TEKSTGEDEELTE
##############################

ANALYSE – Gisteren vond in het postsorteercentrum Antwerpen X de persvoorstelling plaats van het ‘CULT’-project, waarbij CULT staat voor Collaborative Urban Logistics & Transport[1]. Een eerder bescheiden start van iets wat hopelijk uitmondt in een duurzaam project waar de gezamenlijke distributiesector aan meewerkt. Want bij het afleveren van pakjes tijdens de zogenaamde ‘last mile’, loont een samenwerkingmodel in plaats van een concurrentiemodel. Zowel financieel als op het vlak van milieu, mobiliteit als duurzaamheid.
In Antwerpen gaat men er alvast prat op dat reeds in deze prille fase de CO2-uitstoot met zomaar eventjes 90% kan worden verminderd. Een proefproject dat in de tweede helft van vorig jaar plaats vond in de West-Vlaamse Westhoek, een heel erg ruraal gebied met een zeer lage bevolkingsdichtheid, kwam men tot een soortgelijk resultaat. Daar slaagde men er in om met 28% minder kosten 60% minder kilometers en een 25% snellere levertijd te realiseren. Daar zou 33% minder CO2-uitstoot zijn bekomen.

##############################

GEËXTRAHEERDE GEGEVENS
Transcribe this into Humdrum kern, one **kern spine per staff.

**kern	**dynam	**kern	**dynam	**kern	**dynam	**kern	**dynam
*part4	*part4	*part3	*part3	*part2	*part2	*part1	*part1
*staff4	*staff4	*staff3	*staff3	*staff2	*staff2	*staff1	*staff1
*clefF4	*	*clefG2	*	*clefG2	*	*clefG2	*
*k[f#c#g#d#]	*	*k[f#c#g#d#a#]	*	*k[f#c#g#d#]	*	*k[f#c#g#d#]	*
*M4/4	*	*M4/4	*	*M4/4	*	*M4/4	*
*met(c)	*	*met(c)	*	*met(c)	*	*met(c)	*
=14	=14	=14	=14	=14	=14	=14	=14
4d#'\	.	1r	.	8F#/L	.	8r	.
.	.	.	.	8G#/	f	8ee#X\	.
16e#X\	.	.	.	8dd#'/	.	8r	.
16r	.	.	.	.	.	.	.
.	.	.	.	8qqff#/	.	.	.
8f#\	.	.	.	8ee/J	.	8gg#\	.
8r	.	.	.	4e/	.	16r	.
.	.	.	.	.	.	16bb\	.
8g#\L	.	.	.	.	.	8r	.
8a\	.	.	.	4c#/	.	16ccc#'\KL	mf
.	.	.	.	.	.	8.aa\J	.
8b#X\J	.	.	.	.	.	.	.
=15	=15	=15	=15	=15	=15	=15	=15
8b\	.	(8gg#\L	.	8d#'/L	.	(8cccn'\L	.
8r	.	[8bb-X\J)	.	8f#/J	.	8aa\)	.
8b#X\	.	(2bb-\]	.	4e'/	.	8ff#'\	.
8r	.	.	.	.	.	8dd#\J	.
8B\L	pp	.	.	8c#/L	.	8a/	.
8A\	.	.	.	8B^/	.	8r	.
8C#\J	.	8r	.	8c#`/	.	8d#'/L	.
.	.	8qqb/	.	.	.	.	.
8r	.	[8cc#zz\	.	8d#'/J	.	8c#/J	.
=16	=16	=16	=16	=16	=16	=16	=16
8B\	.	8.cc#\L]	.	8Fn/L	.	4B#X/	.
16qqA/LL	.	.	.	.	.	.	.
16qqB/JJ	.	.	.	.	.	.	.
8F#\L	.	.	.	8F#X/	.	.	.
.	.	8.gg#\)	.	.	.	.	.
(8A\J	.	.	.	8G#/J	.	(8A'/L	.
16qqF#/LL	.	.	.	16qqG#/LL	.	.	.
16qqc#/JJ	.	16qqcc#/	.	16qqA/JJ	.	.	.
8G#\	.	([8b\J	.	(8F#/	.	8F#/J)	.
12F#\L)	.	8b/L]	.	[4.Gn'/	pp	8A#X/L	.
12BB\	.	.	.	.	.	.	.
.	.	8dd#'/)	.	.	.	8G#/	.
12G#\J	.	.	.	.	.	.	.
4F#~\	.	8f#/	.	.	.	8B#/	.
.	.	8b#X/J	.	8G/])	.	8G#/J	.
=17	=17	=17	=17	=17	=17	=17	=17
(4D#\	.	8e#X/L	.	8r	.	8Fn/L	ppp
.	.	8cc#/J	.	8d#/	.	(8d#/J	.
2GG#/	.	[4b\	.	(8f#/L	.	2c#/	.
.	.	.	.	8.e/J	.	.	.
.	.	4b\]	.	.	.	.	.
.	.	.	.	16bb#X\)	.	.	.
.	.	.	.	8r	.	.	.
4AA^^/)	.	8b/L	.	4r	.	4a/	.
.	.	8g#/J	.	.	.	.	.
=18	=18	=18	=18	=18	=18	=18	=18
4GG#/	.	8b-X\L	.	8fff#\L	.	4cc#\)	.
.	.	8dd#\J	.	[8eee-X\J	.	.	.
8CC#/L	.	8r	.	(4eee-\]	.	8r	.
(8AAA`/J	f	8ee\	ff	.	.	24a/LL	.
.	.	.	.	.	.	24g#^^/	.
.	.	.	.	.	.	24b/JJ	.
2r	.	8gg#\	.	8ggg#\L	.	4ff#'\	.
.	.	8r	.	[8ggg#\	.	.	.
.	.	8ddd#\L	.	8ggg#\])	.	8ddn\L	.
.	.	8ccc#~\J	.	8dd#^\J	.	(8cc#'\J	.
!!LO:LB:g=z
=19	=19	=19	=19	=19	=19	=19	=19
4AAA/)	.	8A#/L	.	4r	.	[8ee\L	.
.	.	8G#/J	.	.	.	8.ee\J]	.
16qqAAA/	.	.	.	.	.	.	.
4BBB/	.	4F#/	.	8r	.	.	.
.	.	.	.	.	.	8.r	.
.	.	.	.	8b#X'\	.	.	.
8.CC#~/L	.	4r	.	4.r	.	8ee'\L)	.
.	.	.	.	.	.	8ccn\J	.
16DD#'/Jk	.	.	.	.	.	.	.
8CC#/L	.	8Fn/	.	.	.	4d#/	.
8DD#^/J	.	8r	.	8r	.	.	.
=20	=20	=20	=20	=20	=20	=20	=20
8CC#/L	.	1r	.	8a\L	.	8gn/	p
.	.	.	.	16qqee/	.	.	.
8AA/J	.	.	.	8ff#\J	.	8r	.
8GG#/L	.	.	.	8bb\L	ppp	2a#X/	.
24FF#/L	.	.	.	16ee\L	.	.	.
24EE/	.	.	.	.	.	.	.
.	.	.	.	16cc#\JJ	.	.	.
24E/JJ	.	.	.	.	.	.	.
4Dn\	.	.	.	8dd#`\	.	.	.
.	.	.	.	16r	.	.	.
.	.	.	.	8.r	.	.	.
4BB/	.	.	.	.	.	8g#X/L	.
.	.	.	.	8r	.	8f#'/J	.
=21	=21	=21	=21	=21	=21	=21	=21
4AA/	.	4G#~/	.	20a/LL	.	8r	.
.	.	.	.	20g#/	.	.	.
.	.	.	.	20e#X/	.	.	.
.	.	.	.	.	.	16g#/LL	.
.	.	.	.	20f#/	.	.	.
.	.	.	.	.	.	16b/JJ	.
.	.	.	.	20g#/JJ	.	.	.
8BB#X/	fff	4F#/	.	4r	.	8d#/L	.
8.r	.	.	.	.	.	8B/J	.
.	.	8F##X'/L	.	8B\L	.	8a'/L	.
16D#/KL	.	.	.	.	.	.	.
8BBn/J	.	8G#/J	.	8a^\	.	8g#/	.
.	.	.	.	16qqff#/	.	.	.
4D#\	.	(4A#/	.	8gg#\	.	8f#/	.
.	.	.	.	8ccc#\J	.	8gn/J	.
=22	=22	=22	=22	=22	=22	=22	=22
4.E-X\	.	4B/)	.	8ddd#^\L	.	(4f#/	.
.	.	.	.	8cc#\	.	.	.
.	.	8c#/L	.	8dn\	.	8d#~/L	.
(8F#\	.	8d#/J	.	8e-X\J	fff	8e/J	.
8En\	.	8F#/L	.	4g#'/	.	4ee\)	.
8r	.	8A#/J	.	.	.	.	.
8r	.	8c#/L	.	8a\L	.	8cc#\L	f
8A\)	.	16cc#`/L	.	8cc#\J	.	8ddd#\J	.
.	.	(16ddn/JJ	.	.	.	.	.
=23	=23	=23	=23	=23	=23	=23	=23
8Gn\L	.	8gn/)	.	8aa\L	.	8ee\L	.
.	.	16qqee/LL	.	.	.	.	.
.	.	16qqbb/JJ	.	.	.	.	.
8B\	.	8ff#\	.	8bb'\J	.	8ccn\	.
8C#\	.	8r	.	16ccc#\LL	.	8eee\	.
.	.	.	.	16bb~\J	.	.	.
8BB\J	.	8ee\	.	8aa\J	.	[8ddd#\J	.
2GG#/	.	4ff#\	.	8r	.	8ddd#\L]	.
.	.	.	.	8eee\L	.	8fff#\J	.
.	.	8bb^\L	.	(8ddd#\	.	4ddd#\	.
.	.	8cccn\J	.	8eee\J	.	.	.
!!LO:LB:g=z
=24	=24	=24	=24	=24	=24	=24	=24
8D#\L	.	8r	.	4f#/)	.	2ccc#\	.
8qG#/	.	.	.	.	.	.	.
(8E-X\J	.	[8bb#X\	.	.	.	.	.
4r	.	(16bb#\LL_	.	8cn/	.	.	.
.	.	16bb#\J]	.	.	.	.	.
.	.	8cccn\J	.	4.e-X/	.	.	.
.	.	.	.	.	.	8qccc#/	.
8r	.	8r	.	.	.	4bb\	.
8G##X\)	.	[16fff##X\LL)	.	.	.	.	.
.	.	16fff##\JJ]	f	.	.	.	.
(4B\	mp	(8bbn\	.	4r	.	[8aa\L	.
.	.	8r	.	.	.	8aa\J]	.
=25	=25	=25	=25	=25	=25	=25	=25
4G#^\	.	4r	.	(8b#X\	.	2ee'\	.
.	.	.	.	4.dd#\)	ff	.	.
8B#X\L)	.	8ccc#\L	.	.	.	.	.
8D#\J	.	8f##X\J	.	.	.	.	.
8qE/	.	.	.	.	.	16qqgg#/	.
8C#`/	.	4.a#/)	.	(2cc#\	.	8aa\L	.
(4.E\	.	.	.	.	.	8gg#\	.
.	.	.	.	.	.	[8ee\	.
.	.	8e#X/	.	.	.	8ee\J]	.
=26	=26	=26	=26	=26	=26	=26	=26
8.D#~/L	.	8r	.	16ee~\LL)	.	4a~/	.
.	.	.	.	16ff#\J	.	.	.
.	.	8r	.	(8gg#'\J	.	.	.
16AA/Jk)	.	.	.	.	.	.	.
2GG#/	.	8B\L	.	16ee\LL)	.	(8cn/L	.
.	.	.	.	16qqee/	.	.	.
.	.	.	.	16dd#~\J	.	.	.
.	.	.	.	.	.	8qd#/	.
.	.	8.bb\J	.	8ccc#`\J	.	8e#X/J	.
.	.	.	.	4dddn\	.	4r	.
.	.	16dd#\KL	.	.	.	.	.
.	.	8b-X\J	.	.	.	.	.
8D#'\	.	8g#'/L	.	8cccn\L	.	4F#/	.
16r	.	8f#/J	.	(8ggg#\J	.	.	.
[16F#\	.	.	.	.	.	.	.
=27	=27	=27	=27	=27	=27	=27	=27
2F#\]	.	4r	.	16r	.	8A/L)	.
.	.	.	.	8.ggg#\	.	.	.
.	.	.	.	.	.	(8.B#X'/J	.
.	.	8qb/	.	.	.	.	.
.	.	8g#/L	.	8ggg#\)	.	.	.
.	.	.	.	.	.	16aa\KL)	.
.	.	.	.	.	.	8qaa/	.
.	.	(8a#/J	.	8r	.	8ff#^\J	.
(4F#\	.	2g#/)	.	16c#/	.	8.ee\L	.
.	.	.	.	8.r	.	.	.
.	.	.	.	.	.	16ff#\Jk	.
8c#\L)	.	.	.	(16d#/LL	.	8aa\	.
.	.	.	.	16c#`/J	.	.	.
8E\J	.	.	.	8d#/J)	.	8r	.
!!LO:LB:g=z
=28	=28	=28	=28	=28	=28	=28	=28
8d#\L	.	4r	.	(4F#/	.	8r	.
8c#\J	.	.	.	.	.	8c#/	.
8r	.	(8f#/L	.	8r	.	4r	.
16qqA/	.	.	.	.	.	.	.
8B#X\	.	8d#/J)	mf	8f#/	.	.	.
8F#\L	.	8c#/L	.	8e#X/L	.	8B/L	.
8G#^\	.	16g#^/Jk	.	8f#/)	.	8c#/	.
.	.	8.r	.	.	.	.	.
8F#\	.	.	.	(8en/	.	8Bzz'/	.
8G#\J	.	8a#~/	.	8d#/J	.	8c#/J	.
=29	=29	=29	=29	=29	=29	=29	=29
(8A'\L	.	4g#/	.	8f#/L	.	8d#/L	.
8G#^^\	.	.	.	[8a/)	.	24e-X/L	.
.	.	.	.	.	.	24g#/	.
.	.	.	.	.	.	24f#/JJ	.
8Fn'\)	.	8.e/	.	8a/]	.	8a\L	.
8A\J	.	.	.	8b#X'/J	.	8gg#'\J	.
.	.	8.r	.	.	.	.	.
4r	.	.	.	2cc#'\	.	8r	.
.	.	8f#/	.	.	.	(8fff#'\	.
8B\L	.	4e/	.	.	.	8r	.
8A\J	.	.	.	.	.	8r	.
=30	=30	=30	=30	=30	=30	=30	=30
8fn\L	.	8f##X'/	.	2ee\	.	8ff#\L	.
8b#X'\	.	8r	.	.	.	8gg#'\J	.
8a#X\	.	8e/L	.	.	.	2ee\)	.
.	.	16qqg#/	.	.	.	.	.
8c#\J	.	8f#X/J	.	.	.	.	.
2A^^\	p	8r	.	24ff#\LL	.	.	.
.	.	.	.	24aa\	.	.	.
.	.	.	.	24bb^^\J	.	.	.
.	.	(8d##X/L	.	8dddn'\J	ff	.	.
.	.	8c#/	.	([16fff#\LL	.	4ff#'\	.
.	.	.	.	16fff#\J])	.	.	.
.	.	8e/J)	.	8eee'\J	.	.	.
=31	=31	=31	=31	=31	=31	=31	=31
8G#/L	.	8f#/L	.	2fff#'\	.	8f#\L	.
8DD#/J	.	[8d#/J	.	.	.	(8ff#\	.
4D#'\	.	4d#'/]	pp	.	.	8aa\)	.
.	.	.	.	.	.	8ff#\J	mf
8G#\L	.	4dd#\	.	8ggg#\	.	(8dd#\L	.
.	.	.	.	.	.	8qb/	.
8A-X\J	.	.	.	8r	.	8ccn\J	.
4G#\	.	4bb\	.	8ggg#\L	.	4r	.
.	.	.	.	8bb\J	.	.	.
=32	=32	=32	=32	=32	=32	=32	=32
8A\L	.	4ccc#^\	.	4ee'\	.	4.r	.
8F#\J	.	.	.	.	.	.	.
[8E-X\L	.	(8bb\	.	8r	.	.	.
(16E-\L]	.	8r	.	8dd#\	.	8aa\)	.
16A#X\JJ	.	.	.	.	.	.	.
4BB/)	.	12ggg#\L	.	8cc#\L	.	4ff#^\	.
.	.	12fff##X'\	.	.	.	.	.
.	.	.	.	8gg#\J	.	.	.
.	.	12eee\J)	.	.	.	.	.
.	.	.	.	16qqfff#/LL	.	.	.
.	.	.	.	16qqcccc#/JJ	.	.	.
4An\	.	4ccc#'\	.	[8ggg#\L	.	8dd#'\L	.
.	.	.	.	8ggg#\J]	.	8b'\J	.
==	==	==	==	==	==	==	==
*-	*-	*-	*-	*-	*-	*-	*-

##############################

UIT TE VOEREN
1) Neem uit de tekst over het CULT-project alles letterlijk over, vanaf "ANALYSE – Gisteren" tot en met "mobiliteit als duurzaamheid.".
2) Schrijf het vervolg van de tekst over het CULT-project, aansluitend op de laatste zin.

RESULTATEN
1)
ANALYSE – Gisteren vond in het postsorteercentrum Antwerpen X de persvoorstelling plaats van het ‘CULT’-project, waarbij CULT staat voor Collaborative Urban Logistics & Transport[1]. Een eerder bescheiden start van iets wat hopelijk uitmondt in een duurzaam project waar de gezamenlijke distributiesector aan meewerkt. Want bij het afleveren van pakjes tijdens de zogenaamde ‘last mile’, loont een samenwerkingmodel in plaats van een concurrentiemodel. Zowel financieel als op het vlak van milieu, mobiliteit als duurzaamheid.

2)
Deze resultaten leunen ook nauw aan bij een rekenmodel dat werd opgezet op initiatief van het Vlaams Innovatieplatform voor de Logistiek (VIL) en door de Provinciale Ontwikkelingsmaatschappij van West-Vlaanderen. Dat rekenmodel komt per te vervoeren pakket uit op een kostenbesparing van 35% terwijl de afgelegde afstand per pakket met een besparing van 60% perfect overeen kwam met de praktijktest. De verminderde CO2-uitstoot pakte met 33% tegenover 29% dan weer ietsje minder goed uit dan in de realiteit.
Beide projecten hebben echter met elkaar gemeen dat er geen inbreng en medewerking was van de bekendere pakjesbedrijven zoals DHL, GLS, Post.nl, UPS, … Daar blijkt samenwerking nog wat moeilijker te liggen en heerst nog te veel het concurrentiedenken. Naar verluidt zou het in stedelijk gebied, al dan niet bij middel van openbare bestedingen, verkavelen van de distributieactiviteit, verdere expansie belemmeren.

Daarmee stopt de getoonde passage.